Scandal erupted last week local officials learned that a Brooklyn babysitter who allegedly gagged her 19-month-old charge with duct tape, cut his feet and ultimately suffocated him had been accepted into the city’s “informal” child care program. Today, the city pays for nearly 42,000 children to be cared for by informal providers, who are neither trained nor licensed.

Most informal care goes to children whose parents are moving from welfare to work, through the city’s Human Resources Administration. Of the 52,000 children cared for under HRA’s child care programs, about 70 percent are in informal care; another 6,000 working poor families get informal care through the city’s Administration for Children’s Services. That puts more than 1 in 3 New York children being cared for with public money into the hands of adults who have never been trained or undergone inspection. To qualify for payment, providers must submit five pages of paperwork saying that they have safe apartments and do not have criminal backgrounds. Yet no one is charged with checking on whether those things are true. As a result of the death, ACS’ commissioner pledged to run a background check on every informal provider.

Ajoya Leigh is one parent who isn’t worried about background checks; her informal care provider is her mother. A recent graduate of a medical billing training program, the 23 year-old needed child care for her son, Kevin, when she got on welfare a year-and-a-half ago. With Kevin not yet 2, she felt most comfortable leaving him with her mother, and was pleased to find that the welfare agency would pay for that. “They asked ‘do you have somebody who can watch your child for you?’” said Leigh. “And I said ‘Yeah my mother,’ because she was watching somebody else’s kids, too.”

For years, parent and child care advocates have charged that the city steers welfare recipients toward informal care, which costs considerably less than licensed care. A week of informal care for a preschooler runs $95; for licensed care in a center, it’s $170. City officials dispute the claim; “Cost has never been the driving factor” behind using informal care, said Seth Diamond, executive deputy commissioner for the Family Independence Administration.

While nobody disagrees with letting parents choose a relative to care for their child, informal care—geographically scattered, with no central coordination—is incredibly difficult to oversee. “There are very loving grandparents and aunts who provide care,” said Ajay Chaudry, deputy commissioner for child care and Head Start at ACS, but “informal care tends to be a lot more unstable.” It’s a fact that’s acknowledged by HRA, which says it’s begun both to encourage its clients to use licensed care and to offer basic skills training to its informal providers. The more stable child care a parent has, the more likely they are to retain and succeed in their jobs, said Diamond.

That’s a connection Families United for Racial and Economic Equality recognizes as well. The Brooklyn-based organizing group has a new initiative advocating for better pay and benefits for home-based child care providers, whether licensed or not. Leigh’s mother, Jewel Barker-Leigh is one of its first members. Initially, Barker-Leigh said, she didn’t pursue child care as a career, she just “had a neighbor who needed a babysitter.” But as a temporary arrangement turned into a steady check, she began to think about doing it for the long haul—and earning real wages. “If you ain’t got a license,” she said matter-of-factly, “you really ain’t making nothing.”


—Tracie McMillan

Please note: This story has been corrected since originally posted on 3/21.

◆ Action item A ◆
Name every person the child care article quotes directly, giving each person's role as the article states it.
◆ Action item B ◆
Answer these questions from the child care article:
(i) For about how many children does the city pay informal providers?
(ii) What does a week of informal care for a preschooler cost?
(iii) How old is Ajoya Leigh?
The items that come next are separate material, unrelated to the child care article.

◆ Material supplied ◆
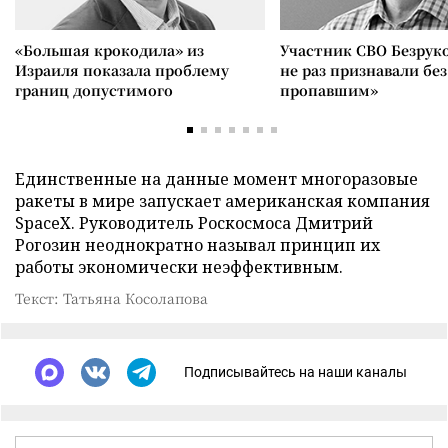
«Большая крокодила» из
Участник СВО Безрук
Израиля показала проблему
не раз признавали без
границ допустимого
пропавшим»
Единственные на данные момент многоразовые
ракеты в мире запускает американская компания
SpaceX. Руководитель Роскосмоса Дмитрий
Рогозин неоднократно называл принцип их
работы экономически неэффективным.
Текст: Татьяна Косолапова
Подписывайтесь на наши каналы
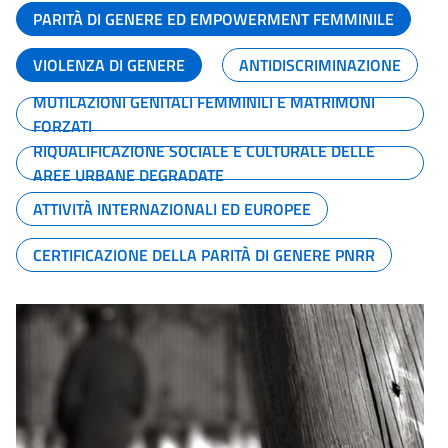
PARITÀ DI GENERE ED EMPOWERMENT FEMMINILE
VIOLENZA DI GENERE
ANTIDISCRIMINAZIONE
MUTILAZIONI GENITALI FEMMINILI E MATRIMONI
FORZATI
RIQUALIFICAZIONE SOCIALE E CULTURALE DELLE
AREE URBANE DEGRADATE
ATTIVITÀ INTERNAZIONALI ED EUROPEE
CERTIFICAZIONE DELLA PARITÀ DI GENERE PNRR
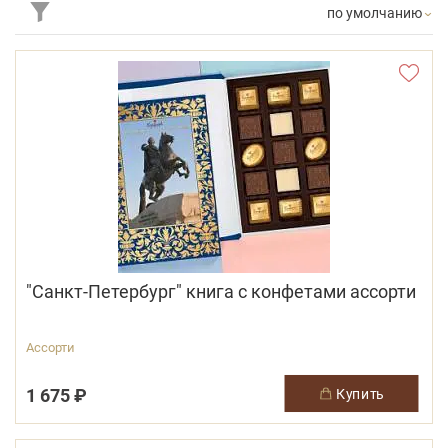
по умолчанию
"Санкт-Петербург" книга с конфетами ассорти
Ассорти
1 675 ₽
купить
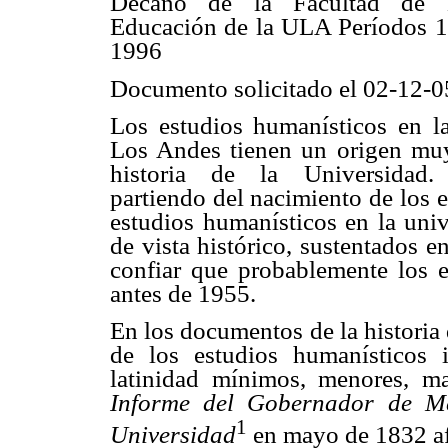
Decano de la Facultad de 
Educación de la ULA Períodos 
1996
Documento solicitado el 02-12-0
Los estudios humanísticos en l
Los Andes tienen un origen mu
historia de la Universidad.
partiendo del nacimiento de los 
estudios humanísticos en la uni
de vista histórico, sustentados e
confiar que probablemente los 
antes de 1955.
En los documentos de la historia 
de los estudios humanísticos 
latinidad mínimos, menores, m
Informe del Gobernador de Mé
1
Universidad
en mayo de 1832 a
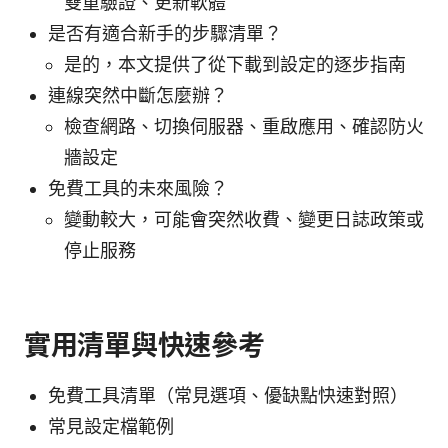
雙重驗證、更新軟體
是否有適合新手的步驟清單？
是的，本文提供了從下載到設定的逐步指南
連線突然中斷怎麼辦？
檢查網路、切換伺服器、重啟應用、確認防火
牆設定
免費工具的未來風險？
變動較大，可能會突然收費、變更日誌政策或
停止服務
實用清單與快速參考
免費工具清單（常見選項、優缺點快速對照）
常見設定檔範例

◆ Response area A ◆
- Ajoya Leigh: a parent, a recent graduate of a medical billing training program, whose mother cares for her son
- Seth Diamond: executive deputy commissioner for the Family Independence Administration
- Ajay Chaudry: deputy commissioner for child care and Head Start at ACS
- Jewel Barker-Leigh: Leigh's mother, an informal child care provider and one of the first members of Families United for Racial and Economic Equality's new initiative

◆ Response area B ◆
(i) Nearly 42,000
(ii) $95
(iii) 23